Note: This should only be used for visualization not pipeline building.
- Adaptive Windowing Segmentation
A sliding windowing technique with adaptive sizing. This will find the largest point after min_segment_length that is above the threshold. That point will be considered the end of the segment.
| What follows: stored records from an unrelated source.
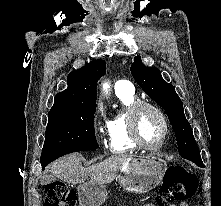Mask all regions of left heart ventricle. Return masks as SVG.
<instances>
[{
	"label": "left heart ventricle",
	"instance_id": "left-heart-ventricle-1",
	"mask_svg": "<svg viewBox=\"0 0 221 206\" xmlns=\"http://www.w3.org/2000/svg\"><path fill=\"white\" fill-rule=\"evenodd\" d=\"M138 128L141 138L146 144L156 145L162 140L164 132L162 121L151 109L140 110Z\"/></svg>",
	"mask_w": 221,
	"mask_h": 206
}]
</instances>
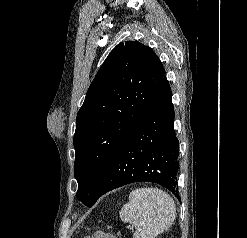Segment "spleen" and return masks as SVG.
<instances>
[{
    "label": "spleen",
    "mask_w": 247,
    "mask_h": 238,
    "mask_svg": "<svg viewBox=\"0 0 247 238\" xmlns=\"http://www.w3.org/2000/svg\"><path fill=\"white\" fill-rule=\"evenodd\" d=\"M176 205L165 191L145 187L133 190L120 218L135 227L134 238H155L174 222Z\"/></svg>",
    "instance_id": "spleen-1"
}]
</instances>
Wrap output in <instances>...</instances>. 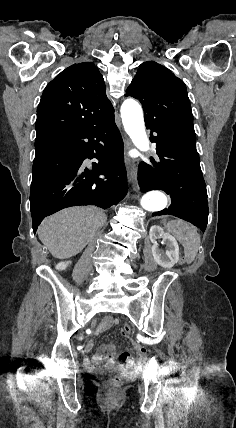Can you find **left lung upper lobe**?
<instances>
[{"mask_svg":"<svg viewBox=\"0 0 236 428\" xmlns=\"http://www.w3.org/2000/svg\"><path fill=\"white\" fill-rule=\"evenodd\" d=\"M125 96L141 102L146 125L165 127L180 139L196 144L186 86L169 69L154 61L142 63Z\"/></svg>","mask_w":236,"mask_h":428,"instance_id":"1","label":"left lung upper lobe"}]
</instances>
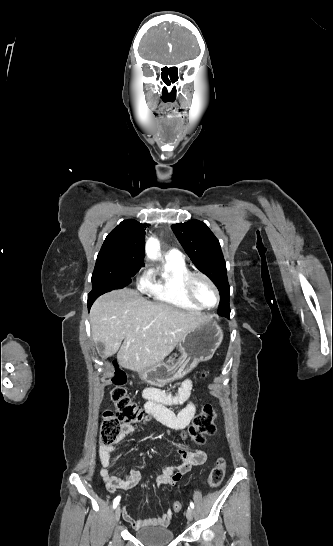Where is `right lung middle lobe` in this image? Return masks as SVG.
<instances>
[{
    "mask_svg": "<svg viewBox=\"0 0 333 546\" xmlns=\"http://www.w3.org/2000/svg\"><path fill=\"white\" fill-rule=\"evenodd\" d=\"M140 270L130 267L129 262L115 255H98L92 274V290L88 298L95 300L113 289L124 288Z\"/></svg>",
    "mask_w": 333,
    "mask_h": 546,
    "instance_id": "right-lung-middle-lobe-1",
    "label": "right lung middle lobe"
}]
</instances>
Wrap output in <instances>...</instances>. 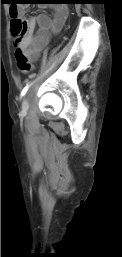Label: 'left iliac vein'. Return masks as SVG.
<instances>
[{"label":"left iliac vein","instance_id":"left-iliac-vein-1","mask_svg":"<svg viewBox=\"0 0 122 257\" xmlns=\"http://www.w3.org/2000/svg\"><path fill=\"white\" fill-rule=\"evenodd\" d=\"M28 109H29V101L27 97H25L22 101V112L27 113Z\"/></svg>","mask_w":122,"mask_h":257}]
</instances>
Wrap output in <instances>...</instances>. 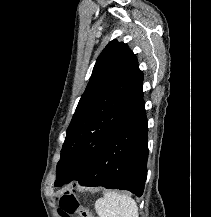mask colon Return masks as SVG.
I'll list each match as a JSON object with an SVG mask.
<instances>
[{
    "label": "colon",
    "mask_w": 211,
    "mask_h": 217,
    "mask_svg": "<svg viewBox=\"0 0 211 217\" xmlns=\"http://www.w3.org/2000/svg\"><path fill=\"white\" fill-rule=\"evenodd\" d=\"M59 210L60 213L65 217L76 213H78L81 217H95L89 211L81 207L74 193L72 192H65L59 198Z\"/></svg>",
    "instance_id": "1"
}]
</instances>
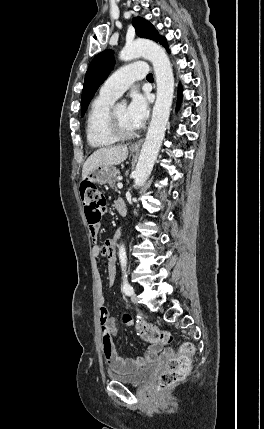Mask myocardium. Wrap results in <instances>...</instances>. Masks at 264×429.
I'll list each match as a JSON object with an SVG mask.
<instances>
[{
  "label": "myocardium",
  "instance_id": "1",
  "mask_svg": "<svg viewBox=\"0 0 264 429\" xmlns=\"http://www.w3.org/2000/svg\"><path fill=\"white\" fill-rule=\"evenodd\" d=\"M108 130L111 133L113 137H115L117 140H129L134 138L138 131H132L128 132L125 131L122 126L120 125L117 115H116V107H112L108 114Z\"/></svg>",
  "mask_w": 264,
  "mask_h": 429
}]
</instances>
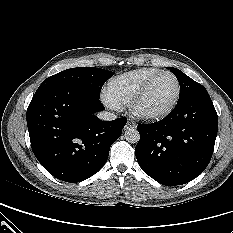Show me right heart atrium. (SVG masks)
I'll use <instances>...</instances> for the list:
<instances>
[{
	"mask_svg": "<svg viewBox=\"0 0 233 233\" xmlns=\"http://www.w3.org/2000/svg\"><path fill=\"white\" fill-rule=\"evenodd\" d=\"M102 99L105 102V104L113 109L119 108L120 104H118L110 95L107 91H104L102 94Z\"/></svg>",
	"mask_w": 233,
	"mask_h": 233,
	"instance_id": "right-heart-atrium-1",
	"label": "right heart atrium"
}]
</instances>
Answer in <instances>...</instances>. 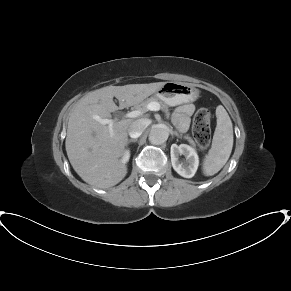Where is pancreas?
<instances>
[{"label": "pancreas", "instance_id": "cf45deb5", "mask_svg": "<svg viewBox=\"0 0 291 291\" xmlns=\"http://www.w3.org/2000/svg\"><path fill=\"white\" fill-rule=\"evenodd\" d=\"M151 102H159L161 104V108L162 110L168 114V106L166 104H164L163 102L159 101V99L156 96H152L148 99H146L145 101L141 102L140 104L136 105V108L142 111H146V106L151 103ZM184 138L193 146H196L195 141L189 136V135H185Z\"/></svg>", "mask_w": 291, "mask_h": 291}]
</instances>
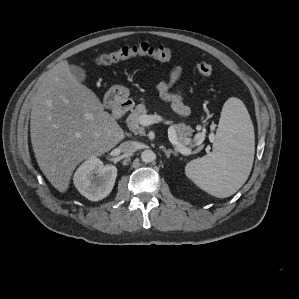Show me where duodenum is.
I'll use <instances>...</instances> for the list:
<instances>
[{
  "mask_svg": "<svg viewBox=\"0 0 299 299\" xmlns=\"http://www.w3.org/2000/svg\"><path fill=\"white\" fill-rule=\"evenodd\" d=\"M112 115L114 118L122 117L131 107V103L128 100H119L112 104Z\"/></svg>",
  "mask_w": 299,
  "mask_h": 299,
  "instance_id": "obj_1",
  "label": "duodenum"
}]
</instances>
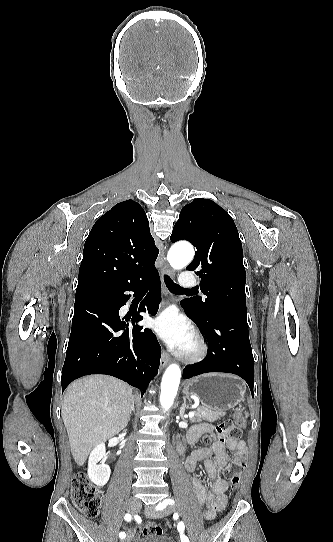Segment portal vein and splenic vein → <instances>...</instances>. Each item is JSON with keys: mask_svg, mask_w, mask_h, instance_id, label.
<instances>
[{"mask_svg": "<svg viewBox=\"0 0 333 542\" xmlns=\"http://www.w3.org/2000/svg\"><path fill=\"white\" fill-rule=\"evenodd\" d=\"M188 416H189V418H194L195 412H189Z\"/></svg>", "mask_w": 333, "mask_h": 542, "instance_id": "portal-vein-and-splenic-vein-1", "label": "portal vein and splenic vein"}]
</instances>
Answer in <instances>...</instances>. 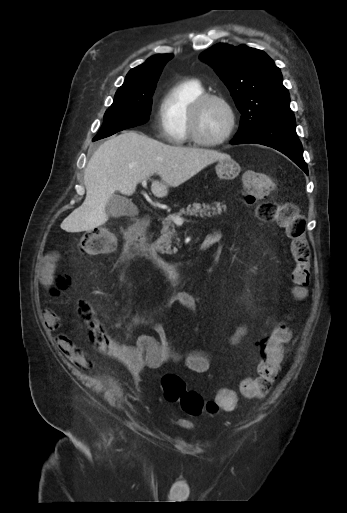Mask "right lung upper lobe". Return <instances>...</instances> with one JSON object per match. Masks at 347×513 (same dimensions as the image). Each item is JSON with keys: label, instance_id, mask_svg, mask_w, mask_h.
<instances>
[{"label": "right lung upper lobe", "instance_id": "obj_1", "mask_svg": "<svg viewBox=\"0 0 347 513\" xmlns=\"http://www.w3.org/2000/svg\"><path fill=\"white\" fill-rule=\"evenodd\" d=\"M173 55L159 54L150 57L145 63L130 70L120 88H140L158 81L164 65Z\"/></svg>", "mask_w": 347, "mask_h": 513}]
</instances>
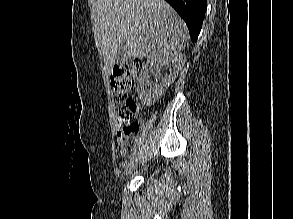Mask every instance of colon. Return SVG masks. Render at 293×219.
<instances>
[{"mask_svg": "<svg viewBox=\"0 0 293 219\" xmlns=\"http://www.w3.org/2000/svg\"><path fill=\"white\" fill-rule=\"evenodd\" d=\"M140 68L141 62L133 60L115 67L111 75L112 96L119 105L118 128L125 135L136 133L141 127V122L137 120L139 104L133 97Z\"/></svg>", "mask_w": 293, "mask_h": 219, "instance_id": "1", "label": "colon"}]
</instances>
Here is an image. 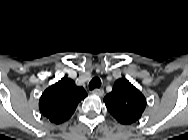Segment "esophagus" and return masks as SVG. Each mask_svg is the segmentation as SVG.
<instances>
[{"label":"esophagus","mask_w":188,"mask_h":140,"mask_svg":"<svg viewBox=\"0 0 188 140\" xmlns=\"http://www.w3.org/2000/svg\"><path fill=\"white\" fill-rule=\"evenodd\" d=\"M92 94L102 97L104 95V90L101 88H96L92 91Z\"/></svg>","instance_id":"1"}]
</instances>
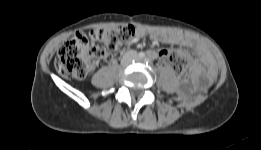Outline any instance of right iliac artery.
Masks as SVG:
<instances>
[{
  "label": "right iliac artery",
  "instance_id": "82829eb1",
  "mask_svg": "<svg viewBox=\"0 0 261 150\" xmlns=\"http://www.w3.org/2000/svg\"><path fill=\"white\" fill-rule=\"evenodd\" d=\"M138 56H139V58H144V57H145V53H144V52H140V53L138 54Z\"/></svg>",
  "mask_w": 261,
  "mask_h": 150
}]
</instances>
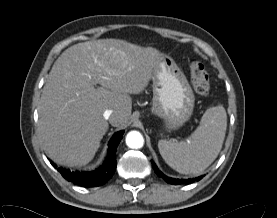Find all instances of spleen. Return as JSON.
Segmentation results:
<instances>
[{
	"label": "spleen",
	"instance_id": "3e777b00",
	"mask_svg": "<svg viewBox=\"0 0 277 218\" xmlns=\"http://www.w3.org/2000/svg\"><path fill=\"white\" fill-rule=\"evenodd\" d=\"M226 128L224 107H210L188 141L159 140V152L165 162L181 174L202 173L221 151Z\"/></svg>",
	"mask_w": 277,
	"mask_h": 218
}]
</instances>
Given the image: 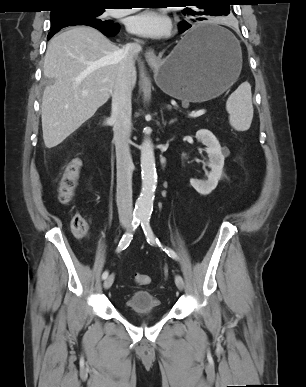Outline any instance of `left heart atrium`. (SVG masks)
Masks as SVG:
<instances>
[{
	"instance_id": "obj_1",
	"label": "left heart atrium",
	"mask_w": 306,
	"mask_h": 387,
	"mask_svg": "<svg viewBox=\"0 0 306 387\" xmlns=\"http://www.w3.org/2000/svg\"><path fill=\"white\" fill-rule=\"evenodd\" d=\"M127 27L131 33L144 37L160 38L169 33L171 22L167 16L154 10H147L132 16Z\"/></svg>"
}]
</instances>
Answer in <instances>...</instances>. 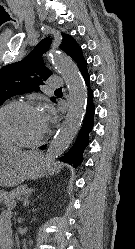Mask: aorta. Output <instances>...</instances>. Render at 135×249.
Instances as JSON below:
<instances>
[{"label": "aorta", "mask_w": 135, "mask_h": 249, "mask_svg": "<svg viewBox=\"0 0 135 249\" xmlns=\"http://www.w3.org/2000/svg\"><path fill=\"white\" fill-rule=\"evenodd\" d=\"M51 61L61 73L69 91V109L61 127L50 142L46 161L59 157L77 134L85 114L87 89L75 63L58 50L51 52Z\"/></svg>", "instance_id": "obj_1"}]
</instances>
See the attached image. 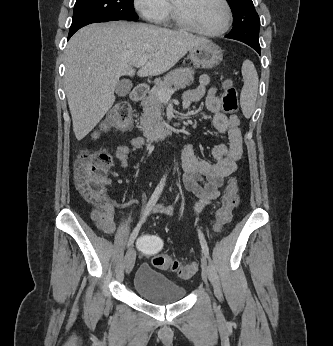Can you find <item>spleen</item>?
<instances>
[{"label":"spleen","mask_w":333,"mask_h":346,"mask_svg":"<svg viewBox=\"0 0 333 346\" xmlns=\"http://www.w3.org/2000/svg\"><path fill=\"white\" fill-rule=\"evenodd\" d=\"M244 85L241 91L240 104L245 117H250L254 111L258 93V74L253 62L246 60L242 65Z\"/></svg>","instance_id":"spleen-1"}]
</instances>
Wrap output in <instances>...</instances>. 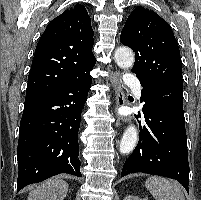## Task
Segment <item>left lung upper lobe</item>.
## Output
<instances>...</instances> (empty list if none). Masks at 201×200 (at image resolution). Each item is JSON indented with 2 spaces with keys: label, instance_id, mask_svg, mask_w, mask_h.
I'll return each mask as SVG.
<instances>
[{
  "label": "left lung upper lobe",
  "instance_id": "obj_1",
  "mask_svg": "<svg viewBox=\"0 0 201 200\" xmlns=\"http://www.w3.org/2000/svg\"><path fill=\"white\" fill-rule=\"evenodd\" d=\"M120 41L135 52L132 72L142 86L183 84L177 41L168 23L155 12L136 7L126 20Z\"/></svg>",
  "mask_w": 201,
  "mask_h": 200
}]
</instances>
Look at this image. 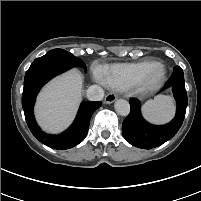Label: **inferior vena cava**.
<instances>
[{
	"instance_id": "inferior-vena-cava-1",
	"label": "inferior vena cava",
	"mask_w": 201,
	"mask_h": 201,
	"mask_svg": "<svg viewBox=\"0 0 201 201\" xmlns=\"http://www.w3.org/2000/svg\"><path fill=\"white\" fill-rule=\"evenodd\" d=\"M86 96L90 101H101L104 97V90L98 85H92L87 89Z\"/></svg>"
}]
</instances>
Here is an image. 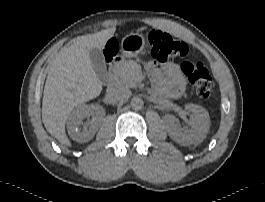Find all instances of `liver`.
<instances>
[{"label":"liver","instance_id":"obj_1","mask_svg":"<svg viewBox=\"0 0 265 202\" xmlns=\"http://www.w3.org/2000/svg\"><path fill=\"white\" fill-rule=\"evenodd\" d=\"M115 30L113 27L78 37L50 63L43 93L42 121L46 130L63 145L71 146L65 130L70 113L102 91L89 51L103 49Z\"/></svg>","mask_w":265,"mask_h":202}]
</instances>
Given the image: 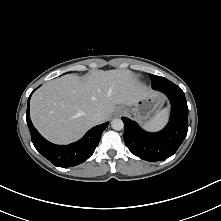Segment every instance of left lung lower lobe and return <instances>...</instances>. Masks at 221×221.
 <instances>
[{"label": "left lung lower lobe", "instance_id": "left-lung-lower-lobe-1", "mask_svg": "<svg viewBox=\"0 0 221 221\" xmlns=\"http://www.w3.org/2000/svg\"><path fill=\"white\" fill-rule=\"evenodd\" d=\"M155 90L164 93L171 103L170 120L163 130L149 133L141 129L135 121L122 118L126 146L132 154L150 162L163 161L172 156L188 131V106L182 89L173 84Z\"/></svg>", "mask_w": 221, "mask_h": 221}]
</instances>
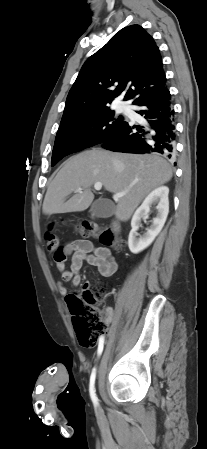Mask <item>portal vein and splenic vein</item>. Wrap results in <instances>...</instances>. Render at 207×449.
Masks as SVG:
<instances>
[{"mask_svg": "<svg viewBox=\"0 0 207 449\" xmlns=\"http://www.w3.org/2000/svg\"><path fill=\"white\" fill-rule=\"evenodd\" d=\"M94 188H95V190H98V191L101 190V189H102V183H101V182H96V183H94ZM76 192L81 193V192H82V189H81V188H78V189L76 190ZM125 194H126L125 192L114 194V195H113V199H114L115 201H118V199H119L120 197H123Z\"/></svg>", "mask_w": 207, "mask_h": 449, "instance_id": "1", "label": "portal vein and splenic vein"}]
</instances>
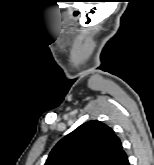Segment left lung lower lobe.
Here are the masks:
<instances>
[{
	"label": "left lung lower lobe",
	"mask_w": 154,
	"mask_h": 165,
	"mask_svg": "<svg viewBox=\"0 0 154 165\" xmlns=\"http://www.w3.org/2000/svg\"><path fill=\"white\" fill-rule=\"evenodd\" d=\"M117 165H129L127 155L125 154L124 151H123L122 157L119 160V162L117 163Z\"/></svg>",
	"instance_id": "0a47b994"
}]
</instances>
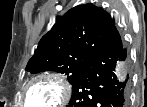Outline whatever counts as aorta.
<instances>
[{
	"label": "aorta",
	"mask_w": 147,
	"mask_h": 107,
	"mask_svg": "<svg viewBox=\"0 0 147 107\" xmlns=\"http://www.w3.org/2000/svg\"><path fill=\"white\" fill-rule=\"evenodd\" d=\"M123 73H125V70H124V68L122 67V65L119 64L118 67H117V69H116L115 74H116L117 77H118V76L122 75Z\"/></svg>",
	"instance_id": "1"
}]
</instances>
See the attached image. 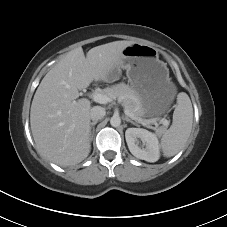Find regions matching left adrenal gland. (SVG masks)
<instances>
[{
    "instance_id": "obj_1",
    "label": "left adrenal gland",
    "mask_w": 227,
    "mask_h": 227,
    "mask_svg": "<svg viewBox=\"0 0 227 227\" xmlns=\"http://www.w3.org/2000/svg\"><path fill=\"white\" fill-rule=\"evenodd\" d=\"M124 120H126L127 122L132 123L133 125H138L136 122H134L133 120H131L130 118H128L127 116H125Z\"/></svg>"
}]
</instances>
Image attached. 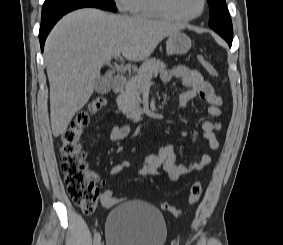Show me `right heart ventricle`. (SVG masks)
I'll list each match as a JSON object with an SVG mask.
<instances>
[{
	"mask_svg": "<svg viewBox=\"0 0 283 245\" xmlns=\"http://www.w3.org/2000/svg\"><path fill=\"white\" fill-rule=\"evenodd\" d=\"M129 11L134 15L164 18L154 9L151 0H131Z\"/></svg>",
	"mask_w": 283,
	"mask_h": 245,
	"instance_id": "right-heart-ventricle-1",
	"label": "right heart ventricle"
}]
</instances>
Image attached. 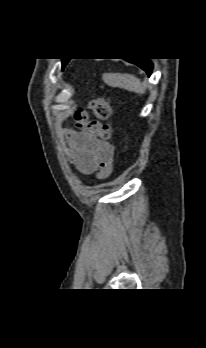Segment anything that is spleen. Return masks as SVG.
<instances>
[{
  "label": "spleen",
  "instance_id": "1",
  "mask_svg": "<svg viewBox=\"0 0 206 348\" xmlns=\"http://www.w3.org/2000/svg\"><path fill=\"white\" fill-rule=\"evenodd\" d=\"M104 82L111 87H119L130 92L144 94L145 84L132 74L127 73H107L103 76Z\"/></svg>",
  "mask_w": 206,
  "mask_h": 348
}]
</instances>
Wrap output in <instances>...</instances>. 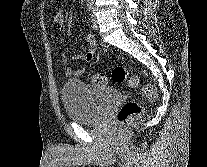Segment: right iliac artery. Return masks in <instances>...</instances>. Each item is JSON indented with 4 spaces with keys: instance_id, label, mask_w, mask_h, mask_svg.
<instances>
[{
    "instance_id": "obj_1",
    "label": "right iliac artery",
    "mask_w": 207,
    "mask_h": 167,
    "mask_svg": "<svg viewBox=\"0 0 207 167\" xmlns=\"http://www.w3.org/2000/svg\"><path fill=\"white\" fill-rule=\"evenodd\" d=\"M93 2L92 0H87V8L89 11H92Z\"/></svg>"
}]
</instances>
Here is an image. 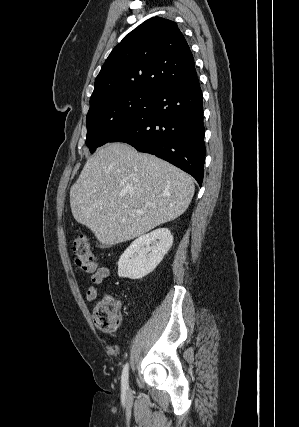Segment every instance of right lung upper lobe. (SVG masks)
Here are the masks:
<instances>
[{
    "mask_svg": "<svg viewBox=\"0 0 299 427\" xmlns=\"http://www.w3.org/2000/svg\"><path fill=\"white\" fill-rule=\"evenodd\" d=\"M195 77L193 55L177 24L153 17L112 50L95 80L90 104L122 92L154 95Z\"/></svg>",
    "mask_w": 299,
    "mask_h": 427,
    "instance_id": "obj_1",
    "label": "right lung upper lobe"
}]
</instances>
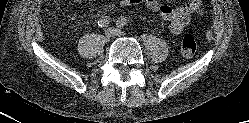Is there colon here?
Returning a JSON list of instances; mask_svg holds the SVG:
<instances>
[{
  "mask_svg": "<svg viewBox=\"0 0 249 123\" xmlns=\"http://www.w3.org/2000/svg\"><path fill=\"white\" fill-rule=\"evenodd\" d=\"M197 51V42L193 35L186 34L181 40V54L185 58H191Z\"/></svg>",
  "mask_w": 249,
  "mask_h": 123,
  "instance_id": "5ec220e1",
  "label": "colon"
}]
</instances>
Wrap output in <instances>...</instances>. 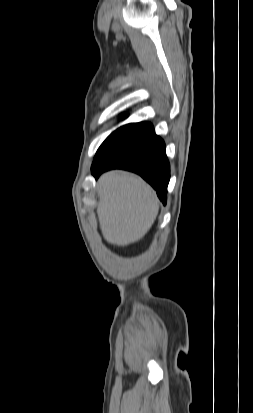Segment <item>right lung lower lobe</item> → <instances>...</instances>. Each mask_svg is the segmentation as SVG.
Wrapping results in <instances>:
<instances>
[{"label": "right lung lower lobe", "instance_id": "obj_1", "mask_svg": "<svg viewBox=\"0 0 253 413\" xmlns=\"http://www.w3.org/2000/svg\"><path fill=\"white\" fill-rule=\"evenodd\" d=\"M115 168L139 174L157 191L159 199L164 204L166 203L170 167L165 152V143L154 131L112 154L92 167L91 171L95 178H98L104 171Z\"/></svg>", "mask_w": 253, "mask_h": 413}]
</instances>
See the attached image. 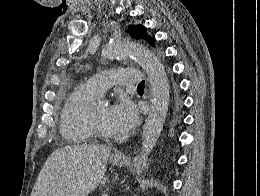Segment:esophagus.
Returning a JSON list of instances; mask_svg holds the SVG:
<instances>
[{
	"label": "esophagus",
	"mask_w": 260,
	"mask_h": 196,
	"mask_svg": "<svg viewBox=\"0 0 260 196\" xmlns=\"http://www.w3.org/2000/svg\"><path fill=\"white\" fill-rule=\"evenodd\" d=\"M126 157L125 153L121 150L115 151L113 158L114 159H124Z\"/></svg>",
	"instance_id": "obj_1"
}]
</instances>
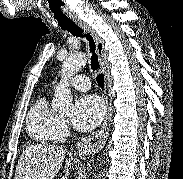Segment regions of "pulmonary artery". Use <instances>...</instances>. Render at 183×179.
<instances>
[{
  "instance_id": "1",
  "label": "pulmonary artery",
  "mask_w": 183,
  "mask_h": 179,
  "mask_svg": "<svg viewBox=\"0 0 183 179\" xmlns=\"http://www.w3.org/2000/svg\"><path fill=\"white\" fill-rule=\"evenodd\" d=\"M70 85L77 90L87 91L90 89V80L87 76L81 74L72 78Z\"/></svg>"
}]
</instances>
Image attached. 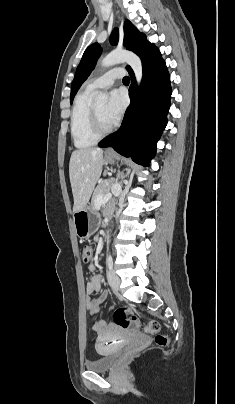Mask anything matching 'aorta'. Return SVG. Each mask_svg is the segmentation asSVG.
I'll return each mask as SVG.
<instances>
[{
    "label": "aorta",
    "mask_w": 235,
    "mask_h": 404,
    "mask_svg": "<svg viewBox=\"0 0 235 404\" xmlns=\"http://www.w3.org/2000/svg\"><path fill=\"white\" fill-rule=\"evenodd\" d=\"M119 63H127L132 68L139 85L143 76L142 62L140 58L130 51L114 50L101 60V65L103 67H110ZM107 99V95L102 92H97L94 97V103L97 106H101L107 102Z\"/></svg>",
    "instance_id": "762f6f07"
}]
</instances>
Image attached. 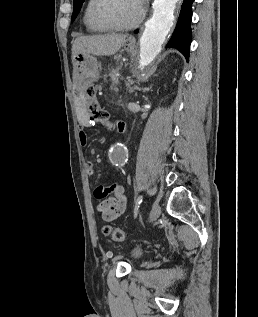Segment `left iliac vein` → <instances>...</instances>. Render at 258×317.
<instances>
[{
	"label": "left iliac vein",
	"instance_id": "1",
	"mask_svg": "<svg viewBox=\"0 0 258 317\" xmlns=\"http://www.w3.org/2000/svg\"><path fill=\"white\" fill-rule=\"evenodd\" d=\"M160 205L158 203H153V208L150 211L149 223H154V219H157L160 216Z\"/></svg>",
	"mask_w": 258,
	"mask_h": 317
}]
</instances>
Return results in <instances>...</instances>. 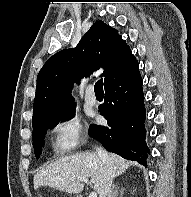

If no points are above the threshold before reaching max segment length, then the segment will stop at max_segment_length
- Parameters
input_data (DataFrame) – The input data.
columns_of_interest (str) – The stream to use for segmentation.
group_columns ([ str ]) – A list of column names to use for grouping.
max_segment_length (int) – This is the maximum number of samples a segment can contain.
min_segment_length (int) – segment can contain.
threshold (int) – The threshold must be met to start looking for the end of the segment early. If the threshold is not met, the segment ends at the max_segment_length
absolute_value (bool) – Takes the absolute value of the sensor data prior do doing the comparison
return_segment_index (False) – Set to true to see the segment indexes for start and end.